Un accord mondial sur les pandémies adopté sans l’appui des États-Unis

À Genève, les États membres de l’Organisation mondiale de la santé (OMS) ont franchi une étape significative en adoptant un accord international destiné à renforcer la prévention et la gestion des pandémies à venir. Ce texte, fruit de trois années de négociations, marque un tournant pour la coopération sanitaire mondiale, dans un contexte où les lacunes observées lors de la crise de la COVID-19 restent encore vives dans les mémoires.

L’adoption du traité, qui a suscité des applaudissements lors de l’Assemblée mondiale de la santé, reflète la volonté de nombreux pays de ne pas répéter les erreurs du passé. Le directeur général de l’OMS, Tedros Adhanom Ghebreyesus, a qualifié ce moment de « victoire pour la santé publique, la science et le multilatéralisme », insistant sur l’importance de renforcer la résilience mondiale face aux menaces sanitaires.

L’un des piliers de cet accord prévoit un accès équitable aux ressources médicales en cas de nouvelle pandémie.
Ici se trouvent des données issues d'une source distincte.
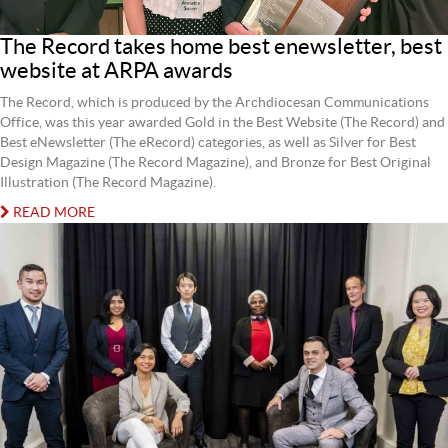
The Record takes home best enewsletter, best
website at ARPA awards
The Record, which is produced by the Archdiocesan Communications
Office, was this year awarded Gold in the Best Website (The Record) and
Best eNewsletter (The eRecord) categories, as well as Silver for Best
Design Magazine (The Record Magazine), and Bronze for Best Original
Illustration (The Record Magazine).
READ MORE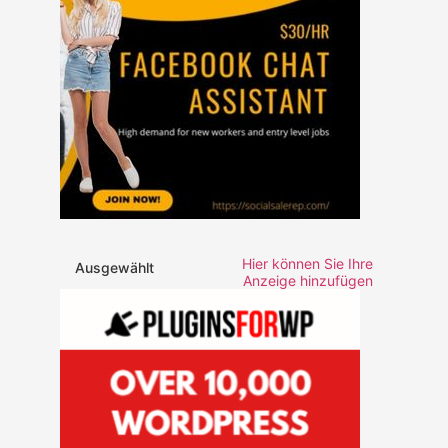
Hier können Sie Ihre
Ausgewählt
Anzeige hinzufügen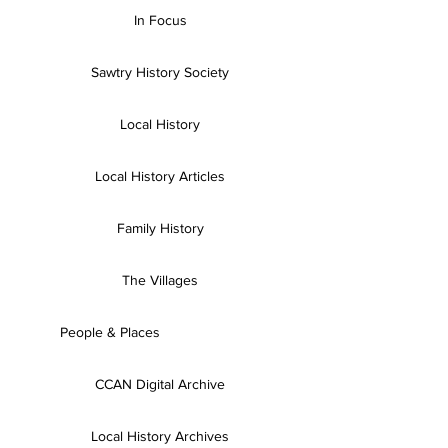
In Focus
Sawtry History Society
Local History
Local History Articles
Family History
The Villages
People & Places
CCAN Digital Archive
Local History Archives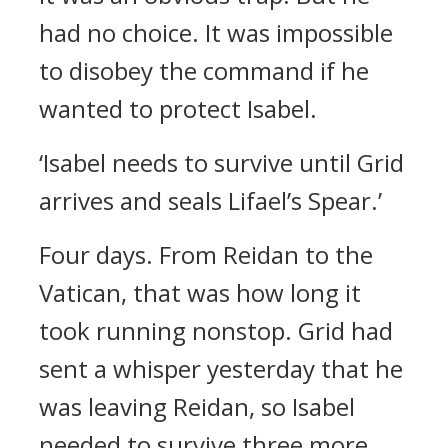
had no choice. It was impossible
to disobey the command if he
wanted to protect Isabel.
‘Isabel needs to survive until Grid
arrives and seals Lifael’s Spear.’
Four days.
From Reidan to the
Vatican, that was how long it
took running nonstop.
Grid had
sent a whisper yesterday that he
was leaving Reidan, so Isabel
needed to survive three more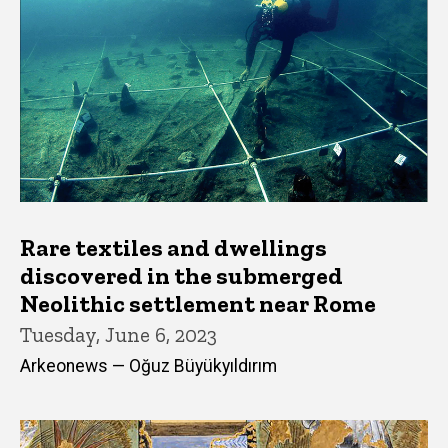
Rare textiles and dwellings
discovered in the submerged
Neolithic settlement near Rome
Tuesday, June 6, 2023
Arkeonews — Oğuz Büyükyıldırım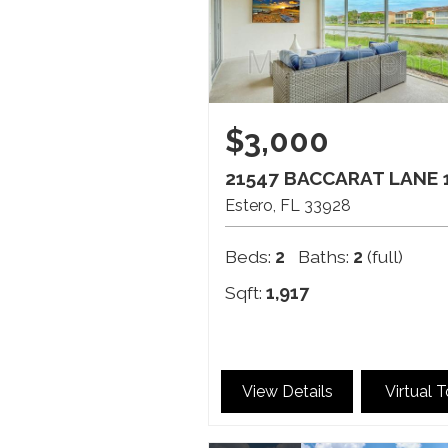
$3,000
21547 BACCARAT LANE 
Estero
FL
33928
Beds:
2
Baths:
2
(full)
Sqft:
1,917
View Details
Virtual 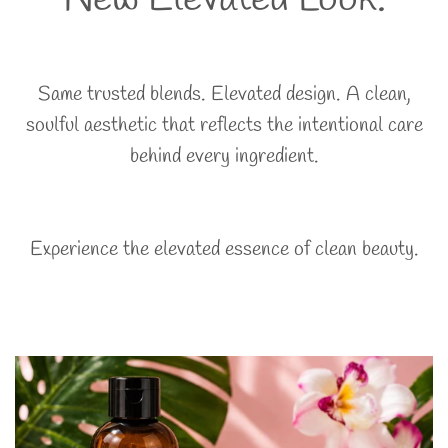
Same trusted blends. Elevated design. A clean,
soulful aesthetic that reflects the intentional care
behind every ingredient.
Experience the elevated essence of clean beauty.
Les fabricants de vaccins, médicaments et tests diagnostiques s’engagent à allouer 20 % de leur production à l’OMS, dans l’objectif de soutenir les pays les plus vulnérables. Cette mesure vise à corriger les inégalités flagrantes observées pendant la pandémie de COVID-19, où les pays à faible revenu ont souvent été relégués au second plan dans l’accès aux traitements et aux vaccins.

Toutefois, ce progrès est tempéré par une absence notable : les États-Unis. En raison d’un retrait entamé sous l’administration Trump, les représentants américains n’ont pas participé à la phase finale des discussions et ne sont donc pas liés par les engagements du traité. Ce désengagement soulève des préoccupations quant à l’efficacité de l’accord, étant donné que les États-Unis demeurent l’un des plus importants contributeurs au financement de l’OMS et ont joué un rôle majeur dans le développement de solutions médicales contre la COVID-19.

L’approbation de ce pacte n’a pas été totalement consensuelle. Bien que 124 pays aient voté en sa faveur sans opposition formelle, onze pays, dont la Pologne, Israël, l’Iran, l’Italie, la Russie, la Slovaquie et d’autres, se sont abstenus. La Slovaquie a même exprimé des réserves de dernière minute, invoquant des inquiétudes liées aux vaccins, ce qui a presque entraîné une impasse diplomatique.

Du côté des experts, les avis sont partagés. Certains, comme Michelle Childs de l’initiative Drugs for Neglected Diseases, saluent les avancées du texte, notamment les dispositions sur la recherche et le développement, qui pourraient favoriser une approche plus équitable en matière de santé mondiale. D’autres, en revanche, se montrent plus critiques. Gian Luca Burci, conseiller au Global Health Centre de Genève, considère que le traité, en l’état, manque de mécanismes d’application robustes, et risque de rester symbolique sans engagements concrets.

En l’absence de sanctions prévues en cas de non-respect des obligations du traité, plusieurs observateurs redoutent que son efficacité soit compromise. De plus, l’entrée en vigueur de l’accord dépend encore de l’adoption d’un protocole additionnel portant sur le partage des données génétiques liées aux agents pathogènes. Les discussions sur cet aspect crucial doivent commencer en juillet, et son adoption pourrait prendre jusqu’à deux ans, selon certaines sources diplomatiques.

En somme, si cet accord représente une avancée pour la coopération internationale en matière de santé, il devra encore surmonter plusieurs obstacles avant de devenir un véritable levier de transformation dans la lutte contre les futures pandémies.